Nucleosynthese
Nucleosynthese is, zoals het woord al zegt, het opbouwen van kernen van zwaardere elementen uit lichtere (nucleus is kern en synthese is "samenstelling"). In het binnenste van een ster vinden onder invloed van de enorme druk en zeer hoge temperatuur kernreacties plaats waarbij uit waterstof helium wordt gevormd, en vervolgens uit helium koolstof, en daarna uit koolstof nog weer zwaardere elementen. Op deze manier ontwikkelen zich binnenin een ster de meest uiteenlopende elementen.
Het eerste stadium, dat van de omzetting van waterstof in helium, vindt in alle sterren plaats. De andere stadia alleen in de zwaardere sterren. Daar vormt zich dan een kern met een "uienschil" model: in de buitenste laag (bij temperaturen vanaf 10 mln. graden) wordt waterstof in helium omgezet (4 1H 4He) ; in de laag daaronder wordt onder aanzienlijk hogere temperatuur (vanaf 100 mln. graden) en druk helium omgezet in koolstof (3 4He 12C) (tripel-alfa-proces). In de nog meer naar binnen gelegen lagen worden achtereenvolgens - bij steeds hogere temperaturen en drukken - koolstof met helium omgezet in zuurstof (16O) en neon (20Ne), neon met helium in magnesium (24Mg), silicium (28Si), zwavel (32S)en calcium (40Ca),en uiteindelijk in ijzer (56Fe).
Een ster is dus eigenlijk een soort fabriek waar chemische elementen worden gemaakt. Alle elementen zwaarder dan waterstof en helium, met andere woorden het grootste deel van de bestanddelen van de aarde, zijn ooit door nucleosynthese binnenin een ster ontstaan! Ze werden overigens niet gevormd in de zon maar, al veel eerder, in andere, grotere sterren, die zich ooit tot een supernova ontwikkelden, waarbij een groot deel van de zwaardere elementen in de ruimte werd geslingerd. Onze zon is met nucleosynthese namelijk nooit verder gekomen dan de omzetting van waterstof in helium¹. Daarom denkt men dat de zon een ster van de tweede generatie is, dat wil zeggen, dat zij gevormd is uit gas waarin zich restanten van geëxplodeerde oudere sterren gemengd hebben. De elementen zwaarder dan waterstof en helium in ons zonnestelsel hebben dus hun ontstaan te danken aan nucleosynthese in oudere sterren. Dit verklaart ook waarom er in ons zonnestelsel beduidend meer ijzer en andere zware elementen aanwezig zijn dan in sterren die veel ouder zijn.
De nucleosynthese werd ontdekt door de fysicus Fred Hoyle, die tijdens de jaren vijftig bijzonder belangrijk onderzoek deed naar het ontstaan van chemische elementen in sterren. Dit werk liep uit op het nu klassiek geworden artikel van Geoffrey en Margaret Burbidge, William Fowler en Fred Hoyle over "nucleosynthese" (het auteurscollectief werd in de wandeling wel "B2FH" genoemd). In het B2FH-artikel worden alle mechanismen geanalyseerd waarmee in het inwendige van de sterren lichtere elementen worden omgezet in zwaardere. Bij dit monumentale werk was Hoyle de theoreticus: hij ontwikkelde de complexe wiskundige modellen waarmee de snelheid van kernreacties kon worden berekend. Hiermee kon ook worden verklaard waarom bepaalde elementen in het heelal in grotere of minder grote hoeveelheden voorkomen dan andere.

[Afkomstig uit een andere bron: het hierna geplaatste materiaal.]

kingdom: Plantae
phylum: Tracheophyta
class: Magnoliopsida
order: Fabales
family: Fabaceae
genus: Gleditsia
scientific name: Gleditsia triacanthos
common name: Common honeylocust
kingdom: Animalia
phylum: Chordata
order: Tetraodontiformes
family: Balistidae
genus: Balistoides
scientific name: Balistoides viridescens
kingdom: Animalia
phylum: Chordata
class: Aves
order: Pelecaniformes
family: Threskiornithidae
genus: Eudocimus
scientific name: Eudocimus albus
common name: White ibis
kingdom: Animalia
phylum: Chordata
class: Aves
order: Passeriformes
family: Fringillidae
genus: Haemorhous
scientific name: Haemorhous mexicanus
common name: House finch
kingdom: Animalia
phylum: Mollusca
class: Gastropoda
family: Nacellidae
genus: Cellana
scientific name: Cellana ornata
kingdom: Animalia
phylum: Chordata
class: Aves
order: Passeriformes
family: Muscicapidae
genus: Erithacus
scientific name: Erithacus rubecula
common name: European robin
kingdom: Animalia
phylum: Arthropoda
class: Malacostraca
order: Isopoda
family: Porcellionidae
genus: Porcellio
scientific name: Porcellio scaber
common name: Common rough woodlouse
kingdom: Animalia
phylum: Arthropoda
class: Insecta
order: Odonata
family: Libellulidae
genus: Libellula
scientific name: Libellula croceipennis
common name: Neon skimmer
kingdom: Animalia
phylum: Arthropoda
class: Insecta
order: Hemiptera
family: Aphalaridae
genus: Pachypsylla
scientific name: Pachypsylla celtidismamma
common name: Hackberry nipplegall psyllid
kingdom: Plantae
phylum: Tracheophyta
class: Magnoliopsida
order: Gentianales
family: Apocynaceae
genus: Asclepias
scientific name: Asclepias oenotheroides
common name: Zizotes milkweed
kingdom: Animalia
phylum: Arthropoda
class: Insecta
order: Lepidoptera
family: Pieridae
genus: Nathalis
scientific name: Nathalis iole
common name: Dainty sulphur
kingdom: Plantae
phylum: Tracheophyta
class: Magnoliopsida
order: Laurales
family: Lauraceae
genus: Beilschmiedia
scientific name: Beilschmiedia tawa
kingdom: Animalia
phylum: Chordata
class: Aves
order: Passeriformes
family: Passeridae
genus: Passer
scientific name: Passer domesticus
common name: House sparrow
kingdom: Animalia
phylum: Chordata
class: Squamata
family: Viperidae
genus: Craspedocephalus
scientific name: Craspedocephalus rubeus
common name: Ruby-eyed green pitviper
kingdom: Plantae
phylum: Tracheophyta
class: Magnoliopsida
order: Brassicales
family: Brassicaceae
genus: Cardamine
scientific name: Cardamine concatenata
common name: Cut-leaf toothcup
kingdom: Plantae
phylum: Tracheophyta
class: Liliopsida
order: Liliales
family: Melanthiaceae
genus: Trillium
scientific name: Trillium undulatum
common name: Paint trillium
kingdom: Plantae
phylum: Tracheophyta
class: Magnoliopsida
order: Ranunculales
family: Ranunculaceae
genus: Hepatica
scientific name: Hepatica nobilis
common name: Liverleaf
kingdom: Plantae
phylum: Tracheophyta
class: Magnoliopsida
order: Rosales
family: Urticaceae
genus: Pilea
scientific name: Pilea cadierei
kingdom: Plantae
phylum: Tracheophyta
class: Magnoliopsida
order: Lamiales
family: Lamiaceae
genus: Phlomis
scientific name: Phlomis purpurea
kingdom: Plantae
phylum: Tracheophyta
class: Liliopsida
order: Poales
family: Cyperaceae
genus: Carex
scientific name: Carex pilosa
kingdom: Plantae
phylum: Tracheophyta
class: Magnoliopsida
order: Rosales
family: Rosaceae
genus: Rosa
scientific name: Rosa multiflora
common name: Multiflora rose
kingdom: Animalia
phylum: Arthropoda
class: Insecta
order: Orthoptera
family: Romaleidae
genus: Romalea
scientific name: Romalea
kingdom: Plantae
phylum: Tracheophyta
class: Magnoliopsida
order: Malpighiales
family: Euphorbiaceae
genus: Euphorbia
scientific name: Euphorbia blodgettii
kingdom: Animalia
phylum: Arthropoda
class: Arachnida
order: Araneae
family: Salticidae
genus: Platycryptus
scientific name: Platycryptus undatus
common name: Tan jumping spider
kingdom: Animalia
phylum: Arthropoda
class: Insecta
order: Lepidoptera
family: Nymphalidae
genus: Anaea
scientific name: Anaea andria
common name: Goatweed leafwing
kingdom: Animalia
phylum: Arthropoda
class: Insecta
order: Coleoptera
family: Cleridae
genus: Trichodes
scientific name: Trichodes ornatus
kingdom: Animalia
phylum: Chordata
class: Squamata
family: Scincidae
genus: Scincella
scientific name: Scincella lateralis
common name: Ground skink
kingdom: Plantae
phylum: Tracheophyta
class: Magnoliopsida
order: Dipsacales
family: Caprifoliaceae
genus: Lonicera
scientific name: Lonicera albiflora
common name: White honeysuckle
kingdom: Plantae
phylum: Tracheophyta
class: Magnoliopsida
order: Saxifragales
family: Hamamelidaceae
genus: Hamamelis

Hoyle slaagde er ook in om het tripel-alfa-proces te verklaren, het proces waardoor heliumkernen omgezet konden worden in koolstofkernen.
Het werk van het B2FH-collectief zou uiteindelijk ertoe leiden dat de Nobelprijs voor de natuurkunde in 1983 werd toegekend aan William Fowler. Merkwaardig genoeg viste Hoyle toen achter het net, waarschijnlijk omdat hij inmiddels in wetenschappelijke kringen een controversieel figuur was geworden door het bepleiten van enkele buitenissige theorieën.
¹ Zij zal het uiteindelijk nog wel brengen tot het stadium van de omzetting van helium in koolstof, maar dan is zij een rode reus geworden, zodat alle leven op aarde verdwijnt.